There is more to be said and more to write about event time and watermarks, but I need a break from this. So, today I cover a more fun topic: lateral joins.
Flink SQL supports lateral joins. The LATERAL
keyword allows a subquery to reference columns from a table expression
that precedes that subquery. You can think of it like a loop: For each row in the left-hand table, execute the
right-hand-subquery using the values from the current row in the left-hand table. Clear? Let's look at an example:
WITH departments AS (
SELECT DISTINCT(p.department) FROM `examples`.`marketplace`.`products` AS p
)
SELECT * FROM departments, LATERAL (
SELECT 1
)
returns
department EXPR$0
Grocery 1
Baby 1
Automotive 1
...
So, for each department the inner query SELECT 1
was executed. Now, let's look at a more interesting example. We use
a lateral join to build a query that let's you dynamically filter orders for a dynamically changing set of customers. First, we
create a new table that contains all customers we are interestested in, and since we can not easily insert a tombstone into the
table via Flink SQL. I'll add a flag that let's us disable a customer that we previously inserted
CREATE TABLE enabled_customers (
customer_id INT,
is_enabled BOOLEAN,
PRIMARY KEY (customer_id) NOT ENFORCED
);
Then, we start the following query and keep it running in a Workspace cell.

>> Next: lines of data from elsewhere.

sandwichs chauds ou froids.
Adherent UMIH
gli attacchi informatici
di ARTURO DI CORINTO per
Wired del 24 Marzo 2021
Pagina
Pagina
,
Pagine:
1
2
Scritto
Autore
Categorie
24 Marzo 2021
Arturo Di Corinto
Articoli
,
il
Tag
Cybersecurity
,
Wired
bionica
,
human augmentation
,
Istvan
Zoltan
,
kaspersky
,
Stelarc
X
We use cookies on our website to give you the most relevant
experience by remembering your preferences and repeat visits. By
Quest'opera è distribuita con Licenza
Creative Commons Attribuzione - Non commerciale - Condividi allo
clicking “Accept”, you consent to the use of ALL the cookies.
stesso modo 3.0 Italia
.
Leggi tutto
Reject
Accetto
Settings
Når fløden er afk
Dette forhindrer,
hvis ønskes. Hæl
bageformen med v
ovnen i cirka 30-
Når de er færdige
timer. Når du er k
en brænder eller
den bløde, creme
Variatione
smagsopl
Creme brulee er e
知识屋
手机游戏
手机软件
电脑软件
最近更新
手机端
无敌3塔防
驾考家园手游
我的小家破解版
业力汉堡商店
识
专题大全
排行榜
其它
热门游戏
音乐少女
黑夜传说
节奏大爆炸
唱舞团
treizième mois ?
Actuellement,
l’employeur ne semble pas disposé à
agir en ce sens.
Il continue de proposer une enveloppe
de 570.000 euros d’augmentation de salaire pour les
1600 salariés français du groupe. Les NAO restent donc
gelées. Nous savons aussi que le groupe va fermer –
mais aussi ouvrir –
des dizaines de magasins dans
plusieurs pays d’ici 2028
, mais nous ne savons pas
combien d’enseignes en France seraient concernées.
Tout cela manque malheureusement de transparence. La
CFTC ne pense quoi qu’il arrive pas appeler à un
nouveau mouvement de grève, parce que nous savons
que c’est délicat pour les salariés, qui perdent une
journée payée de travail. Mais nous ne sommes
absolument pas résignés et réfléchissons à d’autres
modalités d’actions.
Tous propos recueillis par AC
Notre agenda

SELECT o.* FROM enabled_customers AS ec, LATERAL (
SELECT
*
FROM `examples`.`marketplace`.`orders`AS o
WHERE o.customer_id = ec.customer_id
) AS o
WHERE ec.is_enabled = TRUE;
Since we haven't enabled any customers yet, there is no output. Now, in a different workspace cell, we insert some customers into
enabled_customers
.
INSERT INTO enabled_customers VALUES
(3000, TRUE),
(3001, TRUE),
(3002, TRUE);
And now, you should see all orders for these three customers returned by the previous query. If you now, run:
INSERT INTO enabled_customers VALUES
(3000, TRUE),
(3001, FALSE),
(3002, FALSE);
You should see that the orders for customers "3001" and "3002" are retracted again from the output. Nice, right? We have essentially implemented the control stream pattern with Flink SQL.
This query by the way has unbounded state, because it keeps all orders
in state - just in case you enabled the corresponding
customer at a later point in time. So, you definitely want to use sql.state-ttl
as described on Day 6 to
bound the state of the orders
table. On the other hand, you don't want any state time-to-live on enabled_customers
presumably, because you never want a customer to be enabled or disabled by state expiration - on the other hand it seems reasonable
not to get all orders from all eternity replayed if a customer is enabled.
That's all for today. As always (so far), the examples in here are runnable out of the box on Confluent Cloud.